* **LEESTEKST**

════

ECLI:NL:RBOVE:2017:4209

Rechtbank Overijssel

Datum uitspraak
14 november 2017
Publicatiedatum
14 november 2017
Zaaknummer
08.730186-17 (P)
Instantie
Rechtbank Overijssel
Type
Uitspraak
Rechtsgebied
Strafrecht
Procedures
  • Eerste aanleg - meervoudig
Vindplaatsen
  • Rechtspraak.nl
AI samenvatting door LexboostAutomatisch gegenereerd

Veroordeling asielzoeker voor brandstichting in AZC met gemeen gevaar voor goederen en personen

Op 14 november 2017 heeft de Rechtbank Overijssel uitspraak gedaan in de zaak tegen een asielzoeker die op 7 april 2017 brand heeft gesticht in zijn kamer in het AZC te Schalkhaar. De rechtbank oordeelde dat de verdachte opzettelijk brand heeft gesticht door open vuur in aanraking te brengen met een matras, waardoor gemeen gevaar voor goederen en levensgevaar voor andere bewoners van het AZC is ontstaan. De verdachte heeft tijdens de zitting bekend dat hij de matras in brand heeft gestoken en dat hij vlammen in het gordijn zag. De officier van justitie eiste een gevangenisstraf van achttien maanden, maar de rechtbank legde een straf op van 365 dagen, waarvan 262 dagen voorwaardelijk met een proeftijd van drie jaar. De rechtbank hield rekening met de omstandigheden waaronder het feit is gepleegd, de psychische druk waaronder de verdachte verkeerde en het feit dat hij niet eerder in Nederland strafbare feiten heeft gepleegd. De rechtbank sprak de verdachte vrij van het onderdeel van de tenlastelegging dat betrekking had op het in brand steken van een gordijn, omdat daar onvoldoende bewijs voor was. De uitspraak is gedaan in het openbaar en is geregistreerd onder het parketnummer 08.730186-17 (P).

════

* **WAT TE DOEN**
Zet deze zin uit de samenvatting van de uitspraak over de brand in het AZC om naar het Engels: "De verdachte heeft tijdens de zitting bekend dat hij de matras in brand heeft gestoken en dat hij vlammen in het gordijn zag."

* **ITEMS UIT DATASET**

════

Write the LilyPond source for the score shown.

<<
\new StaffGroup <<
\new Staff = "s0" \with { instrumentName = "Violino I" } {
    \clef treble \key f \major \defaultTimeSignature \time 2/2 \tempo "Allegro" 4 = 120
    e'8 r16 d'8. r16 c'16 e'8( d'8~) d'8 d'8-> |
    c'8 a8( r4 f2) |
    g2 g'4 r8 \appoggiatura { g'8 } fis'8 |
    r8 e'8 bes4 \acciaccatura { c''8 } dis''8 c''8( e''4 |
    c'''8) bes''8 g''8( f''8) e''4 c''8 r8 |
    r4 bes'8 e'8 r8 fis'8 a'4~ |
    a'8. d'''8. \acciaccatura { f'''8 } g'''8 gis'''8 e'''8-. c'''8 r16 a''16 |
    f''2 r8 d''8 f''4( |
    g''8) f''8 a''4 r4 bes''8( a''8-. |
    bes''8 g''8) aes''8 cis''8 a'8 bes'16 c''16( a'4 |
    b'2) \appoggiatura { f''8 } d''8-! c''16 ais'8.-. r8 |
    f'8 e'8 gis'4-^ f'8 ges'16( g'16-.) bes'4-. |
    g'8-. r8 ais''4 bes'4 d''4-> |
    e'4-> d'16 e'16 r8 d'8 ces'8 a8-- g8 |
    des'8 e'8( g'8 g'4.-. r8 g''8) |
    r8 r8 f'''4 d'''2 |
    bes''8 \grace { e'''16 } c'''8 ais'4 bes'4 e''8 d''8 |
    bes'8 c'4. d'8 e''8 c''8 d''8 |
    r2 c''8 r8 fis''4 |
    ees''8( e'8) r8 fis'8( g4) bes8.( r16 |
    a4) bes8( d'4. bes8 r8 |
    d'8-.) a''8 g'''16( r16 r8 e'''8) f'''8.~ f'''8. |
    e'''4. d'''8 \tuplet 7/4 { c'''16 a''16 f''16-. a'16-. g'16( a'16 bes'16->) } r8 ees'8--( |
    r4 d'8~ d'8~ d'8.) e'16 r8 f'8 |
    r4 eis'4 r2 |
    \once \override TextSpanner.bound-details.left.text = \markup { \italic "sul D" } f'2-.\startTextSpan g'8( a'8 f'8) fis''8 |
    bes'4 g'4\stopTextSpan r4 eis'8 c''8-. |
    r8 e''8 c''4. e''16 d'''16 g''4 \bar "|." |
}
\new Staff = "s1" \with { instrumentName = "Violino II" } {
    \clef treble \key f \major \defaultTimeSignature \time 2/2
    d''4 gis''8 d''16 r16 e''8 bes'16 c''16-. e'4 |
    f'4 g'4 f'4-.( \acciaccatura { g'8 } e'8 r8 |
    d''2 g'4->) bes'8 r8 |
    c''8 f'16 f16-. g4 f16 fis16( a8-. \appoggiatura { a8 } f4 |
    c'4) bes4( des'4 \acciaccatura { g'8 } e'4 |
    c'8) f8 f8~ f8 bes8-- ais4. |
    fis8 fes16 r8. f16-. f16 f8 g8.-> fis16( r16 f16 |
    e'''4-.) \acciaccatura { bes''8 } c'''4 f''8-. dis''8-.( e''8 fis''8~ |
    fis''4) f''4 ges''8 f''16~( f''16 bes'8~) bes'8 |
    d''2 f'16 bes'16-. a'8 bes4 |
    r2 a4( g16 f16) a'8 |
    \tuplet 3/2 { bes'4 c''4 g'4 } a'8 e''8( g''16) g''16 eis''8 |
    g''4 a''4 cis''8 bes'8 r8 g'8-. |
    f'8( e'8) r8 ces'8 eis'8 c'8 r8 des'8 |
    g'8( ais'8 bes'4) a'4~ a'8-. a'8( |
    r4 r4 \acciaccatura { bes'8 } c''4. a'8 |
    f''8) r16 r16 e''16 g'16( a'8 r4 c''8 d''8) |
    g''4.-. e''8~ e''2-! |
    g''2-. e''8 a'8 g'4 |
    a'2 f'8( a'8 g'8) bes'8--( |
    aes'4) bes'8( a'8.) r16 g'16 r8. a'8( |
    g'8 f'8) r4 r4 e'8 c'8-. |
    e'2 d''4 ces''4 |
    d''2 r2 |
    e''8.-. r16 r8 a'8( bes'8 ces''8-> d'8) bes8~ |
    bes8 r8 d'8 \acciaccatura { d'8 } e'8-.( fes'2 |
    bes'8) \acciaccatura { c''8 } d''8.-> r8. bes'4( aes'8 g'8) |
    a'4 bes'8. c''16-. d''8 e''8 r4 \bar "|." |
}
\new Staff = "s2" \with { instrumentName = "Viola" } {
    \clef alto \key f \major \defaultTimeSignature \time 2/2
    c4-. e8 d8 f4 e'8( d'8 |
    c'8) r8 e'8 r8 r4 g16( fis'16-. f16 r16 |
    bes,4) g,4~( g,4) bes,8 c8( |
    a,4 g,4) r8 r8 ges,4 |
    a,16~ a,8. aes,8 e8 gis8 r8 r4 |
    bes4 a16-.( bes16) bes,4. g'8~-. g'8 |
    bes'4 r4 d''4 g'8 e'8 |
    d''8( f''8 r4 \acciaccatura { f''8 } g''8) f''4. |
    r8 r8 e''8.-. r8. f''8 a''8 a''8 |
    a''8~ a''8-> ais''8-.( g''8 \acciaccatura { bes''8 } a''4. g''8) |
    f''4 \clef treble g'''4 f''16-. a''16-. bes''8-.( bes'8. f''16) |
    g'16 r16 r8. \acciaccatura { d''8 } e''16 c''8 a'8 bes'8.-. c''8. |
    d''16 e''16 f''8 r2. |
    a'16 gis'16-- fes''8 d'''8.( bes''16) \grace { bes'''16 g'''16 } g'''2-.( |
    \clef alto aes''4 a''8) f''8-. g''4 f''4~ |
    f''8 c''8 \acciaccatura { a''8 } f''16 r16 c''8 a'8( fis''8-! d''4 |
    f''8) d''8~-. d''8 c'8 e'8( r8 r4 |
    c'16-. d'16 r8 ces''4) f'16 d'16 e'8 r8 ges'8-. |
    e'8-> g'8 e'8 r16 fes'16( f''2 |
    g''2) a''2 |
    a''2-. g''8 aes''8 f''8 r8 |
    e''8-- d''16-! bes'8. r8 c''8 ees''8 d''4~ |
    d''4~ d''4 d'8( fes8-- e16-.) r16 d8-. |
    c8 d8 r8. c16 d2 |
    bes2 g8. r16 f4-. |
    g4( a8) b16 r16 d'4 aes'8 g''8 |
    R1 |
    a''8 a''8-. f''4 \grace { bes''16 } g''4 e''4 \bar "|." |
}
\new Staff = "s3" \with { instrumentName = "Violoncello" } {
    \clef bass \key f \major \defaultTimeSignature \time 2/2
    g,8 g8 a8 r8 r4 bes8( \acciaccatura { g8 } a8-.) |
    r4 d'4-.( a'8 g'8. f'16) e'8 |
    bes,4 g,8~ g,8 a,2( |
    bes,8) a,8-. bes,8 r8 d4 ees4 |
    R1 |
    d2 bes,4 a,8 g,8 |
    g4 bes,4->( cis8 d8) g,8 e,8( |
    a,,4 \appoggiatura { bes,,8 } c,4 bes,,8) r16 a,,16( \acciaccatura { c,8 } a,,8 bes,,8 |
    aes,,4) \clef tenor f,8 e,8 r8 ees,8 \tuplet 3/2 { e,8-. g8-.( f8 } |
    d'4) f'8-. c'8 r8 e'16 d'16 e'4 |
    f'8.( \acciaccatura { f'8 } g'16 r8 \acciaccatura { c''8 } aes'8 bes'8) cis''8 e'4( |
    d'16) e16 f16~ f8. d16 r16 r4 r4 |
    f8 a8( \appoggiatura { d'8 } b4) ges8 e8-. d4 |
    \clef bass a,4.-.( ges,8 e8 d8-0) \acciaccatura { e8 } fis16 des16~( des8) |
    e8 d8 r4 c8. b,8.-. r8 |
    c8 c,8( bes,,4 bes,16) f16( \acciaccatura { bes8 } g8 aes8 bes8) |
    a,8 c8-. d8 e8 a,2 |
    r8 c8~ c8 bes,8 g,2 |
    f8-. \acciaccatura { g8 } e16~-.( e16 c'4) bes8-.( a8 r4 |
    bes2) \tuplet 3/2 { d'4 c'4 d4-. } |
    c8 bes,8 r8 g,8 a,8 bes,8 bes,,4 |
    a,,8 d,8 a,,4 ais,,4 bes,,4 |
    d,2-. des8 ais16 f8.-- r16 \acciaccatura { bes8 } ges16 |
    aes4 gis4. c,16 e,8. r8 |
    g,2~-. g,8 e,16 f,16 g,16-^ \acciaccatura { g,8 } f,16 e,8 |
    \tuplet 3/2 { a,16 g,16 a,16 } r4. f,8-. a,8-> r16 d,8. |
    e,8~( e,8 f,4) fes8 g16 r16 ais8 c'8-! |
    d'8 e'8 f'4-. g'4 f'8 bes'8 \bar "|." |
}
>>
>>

════

* **UITGEWERKT ANTWOORD**
During the hearing, the suspect confessed that he had set the mattress on fire and that he saw flames in the curtain.